Trump took full advantage of their anger and angst to sell them a lopsided tax cut, an anti-immigrant narrative, and to push anti-welfare and anti-Obamacare arguments as “socialist” schemes ushering in tyranny that will confiscate their guns and burn their Bibles.
The vexing irony is that most Trump supporters would be the greatest beneficiaries of a fortified social safety net and policies that reverse the pathological flow of wealth to a small percentage of the population.
If ethical, rational Democrats and Republicans want to douse incendiary domestic extremism they must tackle economic inequality. It is a failure of government that an economic underclass grows larger, poorer and more disaffected.
Economists have identified three main causes of extreme wealth inequality.
» Wage stagnation. Over the past 40 years, top-executive compensation has skyrocketed while the pay of workers down the org-chart has hardly budged. Full-time, permanent jobs with health insurance are being replaced with the gig-economy and multiple part-time jobs.
» Trickle-down economics. America’s tax structure is heavily skewed to favor the wealthy via lowered rates, generous targeted deductions and subsidies. That dividends and capital gains are taxed at lower rates than employment income, helps wealth flow up more than trickle down.
» Monopolization. In addition to lax enforcement of regulations over corporate mergers and acquisitions, every recession is the opportunity for the wealthy to buy up assets at fire-sale prices, then put those assets to work earning them money in an environment of less competition. Eventually, more and more wealth is amassed by fewer and fewer people. Small businesses and economic opportunity diminish.
What could be done to level the Monopoly board and defuse economic disaffection?
Institute universal health care. It is the cornerstone of an effective social safety net. It not only eliminates a tremendous cause of economic anxiety but also emancipates employers from the health insurance obligation.
Make college education affordable and prohibit predatory lending for it.
Promote the establishment of excellent trade schools. We need more plumbers than lawyers.
Refurbish and expand our nation’s infrastructure. Everyone’s economic welfare and opportunity rely on it.
Increase the minimum wage and use the tax code to discourage gluttonous executive pay.
Increase tax rates on the top income earners, end most subsidies and tax investment income as ordinary income.

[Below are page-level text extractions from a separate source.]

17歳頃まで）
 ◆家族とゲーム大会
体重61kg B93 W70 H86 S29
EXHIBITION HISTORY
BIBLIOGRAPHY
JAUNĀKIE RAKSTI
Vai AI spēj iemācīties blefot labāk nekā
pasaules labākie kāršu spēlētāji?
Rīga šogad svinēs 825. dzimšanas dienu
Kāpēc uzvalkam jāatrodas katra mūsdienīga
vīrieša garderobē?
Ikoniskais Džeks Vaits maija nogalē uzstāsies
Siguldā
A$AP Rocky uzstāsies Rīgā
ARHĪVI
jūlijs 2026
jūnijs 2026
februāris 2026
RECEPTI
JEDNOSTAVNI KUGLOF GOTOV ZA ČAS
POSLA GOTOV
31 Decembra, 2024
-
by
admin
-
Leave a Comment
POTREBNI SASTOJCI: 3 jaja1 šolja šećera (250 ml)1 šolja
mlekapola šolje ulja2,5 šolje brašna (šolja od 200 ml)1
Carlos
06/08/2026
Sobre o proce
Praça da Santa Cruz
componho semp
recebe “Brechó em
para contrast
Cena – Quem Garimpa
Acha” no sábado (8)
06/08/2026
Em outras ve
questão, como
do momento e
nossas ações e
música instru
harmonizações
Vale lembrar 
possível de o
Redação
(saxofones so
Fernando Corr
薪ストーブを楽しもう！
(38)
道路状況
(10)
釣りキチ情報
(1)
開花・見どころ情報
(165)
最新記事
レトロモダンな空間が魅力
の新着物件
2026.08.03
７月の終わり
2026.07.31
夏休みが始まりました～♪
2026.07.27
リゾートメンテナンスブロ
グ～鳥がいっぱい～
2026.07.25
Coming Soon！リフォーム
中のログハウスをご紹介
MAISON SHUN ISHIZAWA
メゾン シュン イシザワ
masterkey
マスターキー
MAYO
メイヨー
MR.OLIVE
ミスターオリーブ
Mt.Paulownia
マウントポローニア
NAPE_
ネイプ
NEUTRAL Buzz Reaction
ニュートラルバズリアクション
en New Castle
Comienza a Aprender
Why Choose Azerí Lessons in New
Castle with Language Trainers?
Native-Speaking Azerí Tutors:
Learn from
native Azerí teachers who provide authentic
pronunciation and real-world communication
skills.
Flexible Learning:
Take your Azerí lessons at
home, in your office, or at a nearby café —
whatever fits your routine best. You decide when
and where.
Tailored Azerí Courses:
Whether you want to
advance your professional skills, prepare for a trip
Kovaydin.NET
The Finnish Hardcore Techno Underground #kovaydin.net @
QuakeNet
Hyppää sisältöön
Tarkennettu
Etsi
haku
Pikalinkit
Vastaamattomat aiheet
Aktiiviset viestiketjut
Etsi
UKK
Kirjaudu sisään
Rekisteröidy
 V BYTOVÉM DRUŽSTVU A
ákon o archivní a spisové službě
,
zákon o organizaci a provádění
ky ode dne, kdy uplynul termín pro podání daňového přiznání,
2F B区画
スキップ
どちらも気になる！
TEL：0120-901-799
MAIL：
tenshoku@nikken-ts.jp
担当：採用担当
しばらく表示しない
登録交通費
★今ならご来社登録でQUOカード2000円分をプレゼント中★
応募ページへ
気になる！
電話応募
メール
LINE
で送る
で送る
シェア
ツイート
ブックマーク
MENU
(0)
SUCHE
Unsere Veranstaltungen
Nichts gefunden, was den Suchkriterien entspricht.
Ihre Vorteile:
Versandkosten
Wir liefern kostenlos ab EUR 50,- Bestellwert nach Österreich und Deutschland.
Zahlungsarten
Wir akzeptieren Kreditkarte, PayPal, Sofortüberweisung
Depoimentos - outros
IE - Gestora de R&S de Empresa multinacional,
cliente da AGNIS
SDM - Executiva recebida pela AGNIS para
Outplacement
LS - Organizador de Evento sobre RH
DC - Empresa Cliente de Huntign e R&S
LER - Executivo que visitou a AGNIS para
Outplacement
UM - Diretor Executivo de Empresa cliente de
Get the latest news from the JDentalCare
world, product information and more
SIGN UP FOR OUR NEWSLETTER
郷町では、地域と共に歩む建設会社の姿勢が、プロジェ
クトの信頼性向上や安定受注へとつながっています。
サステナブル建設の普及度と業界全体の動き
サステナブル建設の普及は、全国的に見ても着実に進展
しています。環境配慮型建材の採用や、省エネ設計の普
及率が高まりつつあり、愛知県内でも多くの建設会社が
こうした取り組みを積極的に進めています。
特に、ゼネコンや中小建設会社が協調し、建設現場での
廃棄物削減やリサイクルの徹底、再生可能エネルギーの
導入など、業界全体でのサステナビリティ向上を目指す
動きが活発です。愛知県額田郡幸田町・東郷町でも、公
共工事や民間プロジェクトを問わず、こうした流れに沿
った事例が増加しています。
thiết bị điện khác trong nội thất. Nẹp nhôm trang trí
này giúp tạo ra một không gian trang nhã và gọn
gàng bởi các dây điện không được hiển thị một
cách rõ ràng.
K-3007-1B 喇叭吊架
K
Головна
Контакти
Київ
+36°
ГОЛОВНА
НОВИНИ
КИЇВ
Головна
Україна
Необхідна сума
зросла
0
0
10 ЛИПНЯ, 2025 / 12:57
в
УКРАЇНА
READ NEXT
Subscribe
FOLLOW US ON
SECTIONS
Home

Purge the regulatory agencies of industry insiders. They are foxes put in charge of the hen house and have done little to curtail monopolization. Enforce and reinforce regulations on the financial sector to curb the insatiable greed that preys on the public and precipitates economic calamities.
Most of the advanced democratic nations on earth have taken such measures without jeopardizing democracy, freedom or free enterprise. Instituting such policies in America isn’t going to lead to gulags, a police state or destroy capitalism any more than did Social Security, Medicare, the Interstate Highway System or public education.
Promoting the general welfare through greater opportunity, wider wealth distribution and a reliable social safety net won’t discourage entrepreneurialism or investment. The desire to accumulate wealth will not be diminished. No one is going to pass up making millions or billions of dollars because it might be harder to make tens of billions.